> **TAREA 1**
Según el texto sobre la censura militar al cine mexicano, ¿qué enfermedad padece la madre de Luis Núñez en Heroico?
> **TAREA 2**
Prolonga el texto sobre la censura militar al cine mexicano a partir de su última oración.
--- TEXTO PARA REVISAR ---
Durante mucho tiempo el Ejército mexicano ejerció un derecho de veto para prohibir la exhibición de películas que sacaran a relucir sus atrocidades, aunque los personajes aludidos en esos filmes no aparecieran con sus verdaderos nombres y hubieran dejado sus cargos muchos años atrás. La versión cinematográfica de La sombra del caudillo, realizada por Julio Bracho en 1960, estuvo mucho tiempo enlatada porque se atrevió a señalar con el dedo a los generales involucrados en la matanza de Huitzilac. El gobierno de Zedillo la descongeló a mediados de los 90, cuando ya no podía herir ninguna susceptibilidad. Idéntica suerte corrió La guerra santa de Carlos Enrique Taboada, una película sobre la guerra cristera que la quisquillosa autoridad militar vetó en el sexenio de López Portillo.
Gracias a la libertad de expresión conquistada por la sociedad mexicana tras arduas batallas en la prensa y en las calles, la censura pretoriana ya no puede impedirnos ver películas que muestran las úlceras del Ejército. Hace unos años conmocionó a la opinión pública el excelente documental Mirar morir de Témoris Grecko, una lúcida y valiente denuncia del contubernio entre narcos, policías y militares que tuvo un trágico desenlace para los normalistas de Ayotzinapa. A finales de septiembre se estrenó una película de ficción que disecciona otra metástasis del mismo cáncer: Heroico, de David Zonana. Basada en historias narradas por cadetes desertores del Colegio Militar, Heroico narra la historia de Luis Núñez, un muchacho pobre que se enrola en el Ejército para garantizar la atención médica de su madre, enferma de diabetes. Sojuzgado por el jefe de su pelotón, el sargento Eugenio Sierra, un tiranuelo engreído por su pequeño poder, que los fines de semana hace “trabajitos” para el crimen organizado, Luis tiene que ingresar por la fuerza a su banda de sicarios.
--- REGISTROS PROPORCIONADOS ---
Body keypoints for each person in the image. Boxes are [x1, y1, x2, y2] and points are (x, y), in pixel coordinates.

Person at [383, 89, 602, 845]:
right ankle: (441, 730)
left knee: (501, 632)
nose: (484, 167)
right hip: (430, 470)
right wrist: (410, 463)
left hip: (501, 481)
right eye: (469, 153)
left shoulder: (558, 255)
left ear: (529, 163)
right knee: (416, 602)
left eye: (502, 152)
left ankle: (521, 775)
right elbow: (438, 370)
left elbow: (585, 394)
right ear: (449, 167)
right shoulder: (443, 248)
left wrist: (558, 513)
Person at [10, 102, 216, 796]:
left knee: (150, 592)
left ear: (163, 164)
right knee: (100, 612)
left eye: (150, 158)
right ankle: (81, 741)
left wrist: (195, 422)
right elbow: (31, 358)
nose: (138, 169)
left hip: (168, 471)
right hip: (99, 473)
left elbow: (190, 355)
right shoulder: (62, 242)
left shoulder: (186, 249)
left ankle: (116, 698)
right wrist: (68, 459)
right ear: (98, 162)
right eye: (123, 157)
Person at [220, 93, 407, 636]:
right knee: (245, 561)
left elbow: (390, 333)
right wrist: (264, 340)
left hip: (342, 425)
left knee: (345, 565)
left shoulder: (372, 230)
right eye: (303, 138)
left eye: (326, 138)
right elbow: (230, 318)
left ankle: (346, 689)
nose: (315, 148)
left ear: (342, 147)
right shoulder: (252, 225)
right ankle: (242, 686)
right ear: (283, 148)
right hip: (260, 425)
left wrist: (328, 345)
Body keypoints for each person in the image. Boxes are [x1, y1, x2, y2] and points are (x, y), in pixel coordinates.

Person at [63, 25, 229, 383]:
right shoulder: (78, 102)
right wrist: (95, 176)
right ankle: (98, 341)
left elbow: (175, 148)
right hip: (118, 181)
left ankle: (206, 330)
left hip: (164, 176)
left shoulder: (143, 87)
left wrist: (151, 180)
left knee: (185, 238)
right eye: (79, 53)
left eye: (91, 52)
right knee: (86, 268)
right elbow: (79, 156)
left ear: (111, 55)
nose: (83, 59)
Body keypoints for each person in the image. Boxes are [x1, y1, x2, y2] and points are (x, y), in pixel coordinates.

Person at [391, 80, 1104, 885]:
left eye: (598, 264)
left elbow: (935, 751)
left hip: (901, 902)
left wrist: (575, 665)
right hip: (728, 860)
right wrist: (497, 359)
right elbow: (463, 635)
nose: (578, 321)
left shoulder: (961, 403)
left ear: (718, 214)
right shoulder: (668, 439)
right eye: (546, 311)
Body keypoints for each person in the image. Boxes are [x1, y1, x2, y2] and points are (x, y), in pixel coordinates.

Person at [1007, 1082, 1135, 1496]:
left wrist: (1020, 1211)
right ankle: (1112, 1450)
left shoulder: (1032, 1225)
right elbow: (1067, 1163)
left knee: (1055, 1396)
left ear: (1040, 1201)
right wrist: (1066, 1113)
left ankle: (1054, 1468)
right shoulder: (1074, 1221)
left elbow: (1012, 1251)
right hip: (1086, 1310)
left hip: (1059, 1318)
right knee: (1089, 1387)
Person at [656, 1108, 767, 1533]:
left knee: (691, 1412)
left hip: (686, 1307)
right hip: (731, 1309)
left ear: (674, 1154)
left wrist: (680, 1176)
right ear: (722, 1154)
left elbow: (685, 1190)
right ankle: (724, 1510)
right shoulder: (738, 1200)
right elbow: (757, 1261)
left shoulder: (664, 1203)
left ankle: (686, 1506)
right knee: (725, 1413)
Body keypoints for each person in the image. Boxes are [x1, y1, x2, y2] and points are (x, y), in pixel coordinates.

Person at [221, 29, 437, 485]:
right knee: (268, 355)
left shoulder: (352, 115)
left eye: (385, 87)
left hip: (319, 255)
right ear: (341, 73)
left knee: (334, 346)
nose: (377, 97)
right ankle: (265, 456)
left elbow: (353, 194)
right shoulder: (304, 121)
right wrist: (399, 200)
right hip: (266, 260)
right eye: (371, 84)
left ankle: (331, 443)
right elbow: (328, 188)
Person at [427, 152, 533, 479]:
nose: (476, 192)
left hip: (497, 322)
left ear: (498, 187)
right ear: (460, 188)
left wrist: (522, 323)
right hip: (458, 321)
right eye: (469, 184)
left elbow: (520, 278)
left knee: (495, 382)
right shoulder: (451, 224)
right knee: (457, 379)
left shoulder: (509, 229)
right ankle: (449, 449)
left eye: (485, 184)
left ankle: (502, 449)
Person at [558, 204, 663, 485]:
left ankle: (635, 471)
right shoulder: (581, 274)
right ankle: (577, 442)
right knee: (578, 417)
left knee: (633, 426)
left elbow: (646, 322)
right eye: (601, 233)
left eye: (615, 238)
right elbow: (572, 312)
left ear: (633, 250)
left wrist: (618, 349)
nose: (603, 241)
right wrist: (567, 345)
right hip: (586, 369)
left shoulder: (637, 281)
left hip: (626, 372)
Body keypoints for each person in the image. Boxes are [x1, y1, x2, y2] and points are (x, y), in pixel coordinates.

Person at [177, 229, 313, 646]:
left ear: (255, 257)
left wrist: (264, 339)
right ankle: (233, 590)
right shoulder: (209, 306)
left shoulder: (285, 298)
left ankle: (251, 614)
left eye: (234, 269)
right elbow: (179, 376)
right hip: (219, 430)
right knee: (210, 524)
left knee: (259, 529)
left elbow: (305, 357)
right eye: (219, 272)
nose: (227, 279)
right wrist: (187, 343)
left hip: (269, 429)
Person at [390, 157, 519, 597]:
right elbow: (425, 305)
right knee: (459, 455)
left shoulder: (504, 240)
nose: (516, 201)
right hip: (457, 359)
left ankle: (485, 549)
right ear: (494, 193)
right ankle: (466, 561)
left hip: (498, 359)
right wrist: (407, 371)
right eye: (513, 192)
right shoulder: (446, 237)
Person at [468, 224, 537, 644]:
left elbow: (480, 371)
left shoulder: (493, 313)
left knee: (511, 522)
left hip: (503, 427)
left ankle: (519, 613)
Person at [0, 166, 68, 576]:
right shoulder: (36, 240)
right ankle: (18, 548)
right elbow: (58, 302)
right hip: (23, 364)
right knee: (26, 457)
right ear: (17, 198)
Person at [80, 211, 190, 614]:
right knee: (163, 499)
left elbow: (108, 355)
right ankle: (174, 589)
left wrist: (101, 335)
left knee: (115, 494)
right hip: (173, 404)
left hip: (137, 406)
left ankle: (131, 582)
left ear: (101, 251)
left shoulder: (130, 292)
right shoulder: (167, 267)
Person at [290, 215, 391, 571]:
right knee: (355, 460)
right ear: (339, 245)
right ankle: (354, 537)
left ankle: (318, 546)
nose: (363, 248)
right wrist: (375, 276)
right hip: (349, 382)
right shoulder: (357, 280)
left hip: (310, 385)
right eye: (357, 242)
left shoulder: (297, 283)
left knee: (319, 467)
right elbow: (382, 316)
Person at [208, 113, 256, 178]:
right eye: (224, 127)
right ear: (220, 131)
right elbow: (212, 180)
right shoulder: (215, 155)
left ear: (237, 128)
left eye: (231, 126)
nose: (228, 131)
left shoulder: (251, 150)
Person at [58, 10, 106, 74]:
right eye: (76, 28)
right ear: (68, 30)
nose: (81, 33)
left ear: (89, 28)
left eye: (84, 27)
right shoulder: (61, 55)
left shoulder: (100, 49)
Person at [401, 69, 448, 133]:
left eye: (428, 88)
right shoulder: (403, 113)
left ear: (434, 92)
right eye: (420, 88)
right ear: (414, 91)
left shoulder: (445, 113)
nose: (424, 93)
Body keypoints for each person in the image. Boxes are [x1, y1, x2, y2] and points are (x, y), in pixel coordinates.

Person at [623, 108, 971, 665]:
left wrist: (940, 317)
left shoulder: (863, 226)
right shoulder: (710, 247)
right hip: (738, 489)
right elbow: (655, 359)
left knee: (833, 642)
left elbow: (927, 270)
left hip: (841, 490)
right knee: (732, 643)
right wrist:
---
> **RESPUESTA 1**
Diabetes.

> **RESPUESTA 2**
La perturbadora belleza visual del filme, narrado desde la conciencia de Luis, subraya los aspectos más oprobiosos de su descenso al infierno. Hace mucho que no veía en el cine mexicano una fotografía de esa calidad. La magistral actuación de Fernando Cuautle en el papel del sargento corruptor añade a la película un toque de perfidia mefistofélica. El director aprovecha muy bien el anfiteatro del Centro Ceremonial Otomí de Temoaya (inspirado en la arquitectura prehispánica, como las instalaciones del Colegio Militar) para crear una atmósfera de pesadilla, convirtiendo la explanada y las estructuras piramidales que la circundan en el escenario de un sacrificio humano: el del muchacho triturado por la maquinaria de la obediencia.
Para mi gusto, el guion cojea por un exceso de escenas oníricas. Llega un momento en que el público ya no sabe si las cosas suceden de verdad o el protagonista las está soñando, y esto le resta valor dramático a una película que hubiera tenido mayor impacto con una clara delimitación entre la realidad y el delirio. En su afán por lograr fulgurantes efectos de ilusionismo, Zonana desfigura demasiado la trama. Había otras maneras de mostrar el derrumbe psicótico del protagonista sin confundir al espectador. De cualquier manera, la valía del filme radica en su retrato expresionista de un mundo hermético, desconocido para la mayoría de los civiles, donde se gesta un tumor maligno de nuestra vida pública. Es imposible verla sin sentir escalofríos, pues la amenaza personificada por el sargento Sierra quizá esté cobrando víctimas todos los días en un país donde se difumina cada vez más la frontera entre el hampa y las fuerzas del orden.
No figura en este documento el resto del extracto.